### RECORDS FOR THE TASK

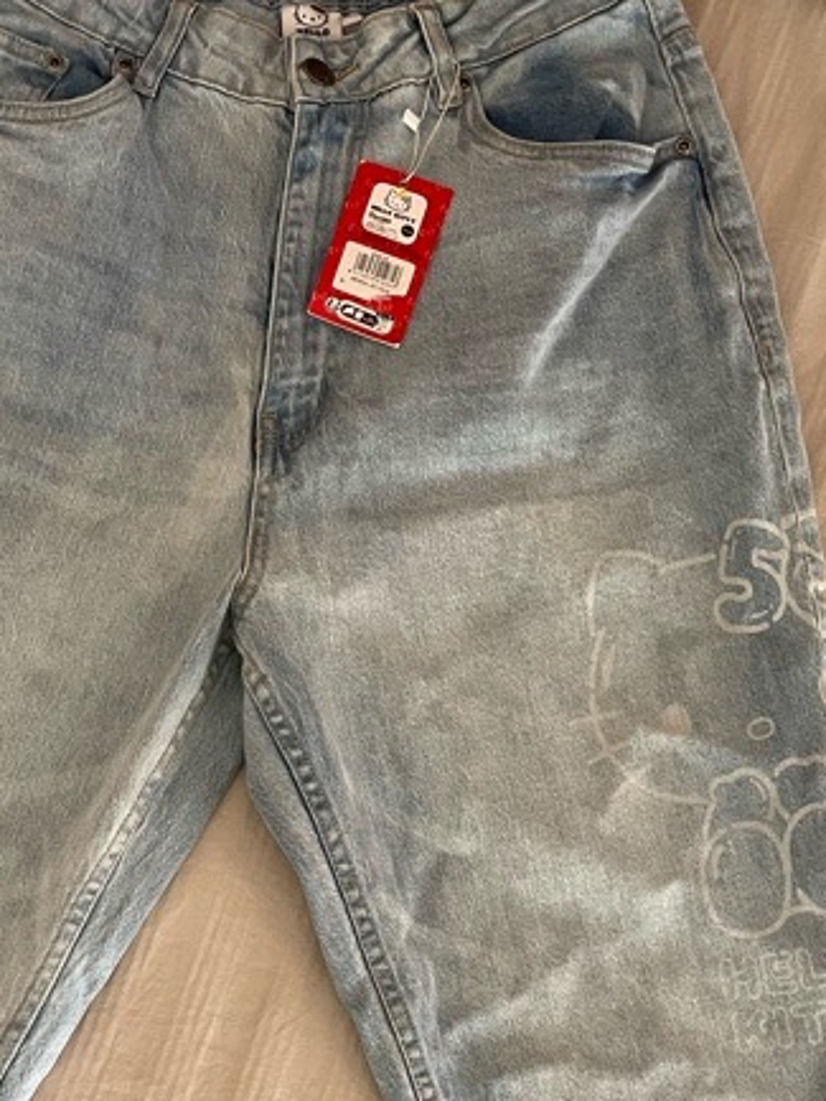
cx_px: 188
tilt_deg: -80.6
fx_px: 1908
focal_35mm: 60
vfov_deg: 30.9
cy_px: 961
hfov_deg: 24.1
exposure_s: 1/92
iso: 125
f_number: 1.6
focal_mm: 4.2
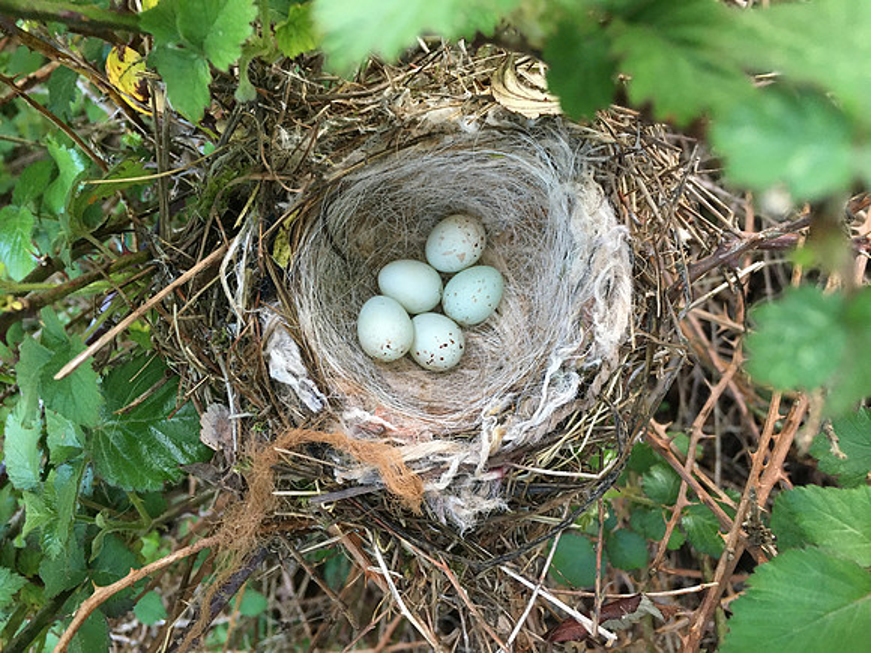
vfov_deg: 48.2
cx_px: 436
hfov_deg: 61.7
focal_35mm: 29
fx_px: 730
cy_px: 326
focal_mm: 4.15
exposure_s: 1/20
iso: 200
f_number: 2.2
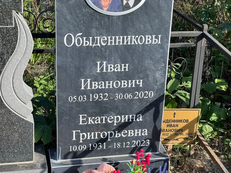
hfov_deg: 25.3
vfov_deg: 19.1
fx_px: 514
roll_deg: -1.2
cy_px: 86
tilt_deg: -22.7
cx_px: 116
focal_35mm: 77
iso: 32
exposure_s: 1/281
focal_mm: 9
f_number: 2.8
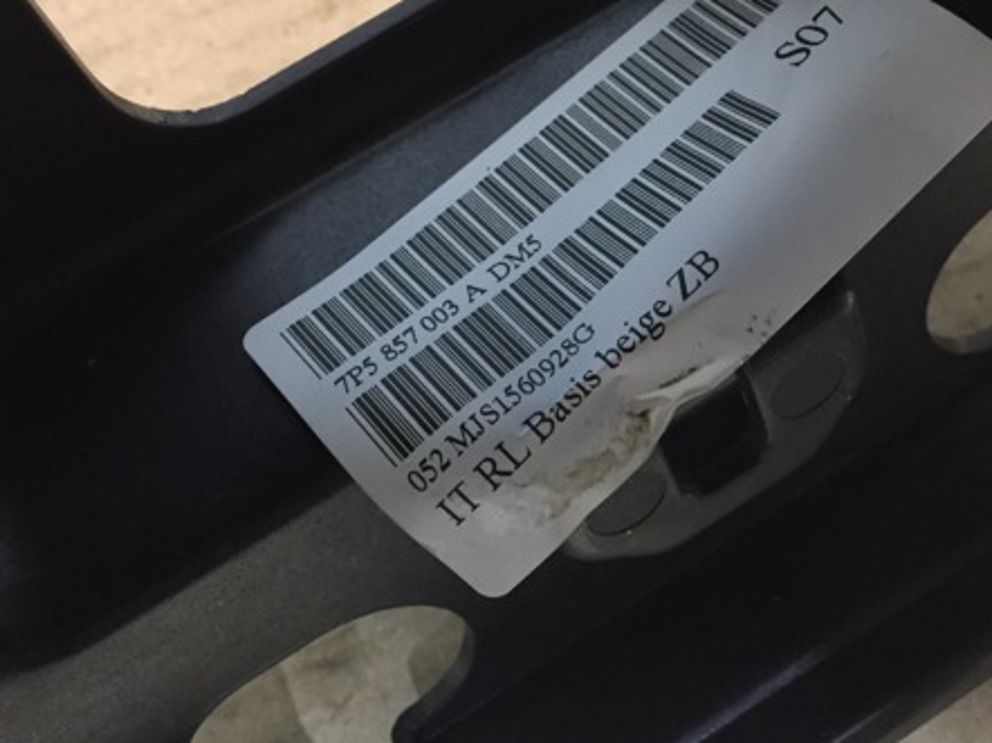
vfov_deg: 34.1
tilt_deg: -72.8
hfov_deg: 44.6
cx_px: 595
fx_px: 1203
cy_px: 269
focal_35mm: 42
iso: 250
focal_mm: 4.15
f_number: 2.2
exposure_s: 1/17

### DESCRIPTION OF THE TASK
No pictures belong in the copy; output every record exactly.

### COMPLETED TASK
cx_px: 188
tilt_deg: -80.6
fx_px: 1908
focal_35mm: 60
vfov_deg: 30.9
cy_px: 961
hfov_deg: 24.1
exposure_s: 1/92
iso: 125
f_number: 1.6
focal_mm: 4.2
vfov_deg: 48.2
cx_px: 436
hfov_deg: 61.7
focal_35mm: 29
fx_px: 730
cy_px: 326
focal_mm: 4.15
exposure_s: 1/20
iso: 200
f_number: 2.2
hfov_deg: 25.3
vfov_deg: 19.1
fx_px: 514
roll_deg: -1.2
cy_px: 86
tilt_deg: -22.7
cx_px: 116
focal_35mm: 77
iso: 32
exposure_s: 1/281
focal_mm: 9
f_number: 2.8
vfov_deg: 34.1
tilt_deg: -72.8
hfov_deg: 44.6
cx_px: 595
fx_px: 1203
cy_px: 269
focal_35mm: 42
iso: 250
focal_mm: 4.15
f_number: 2.2
exposure_s: 1/17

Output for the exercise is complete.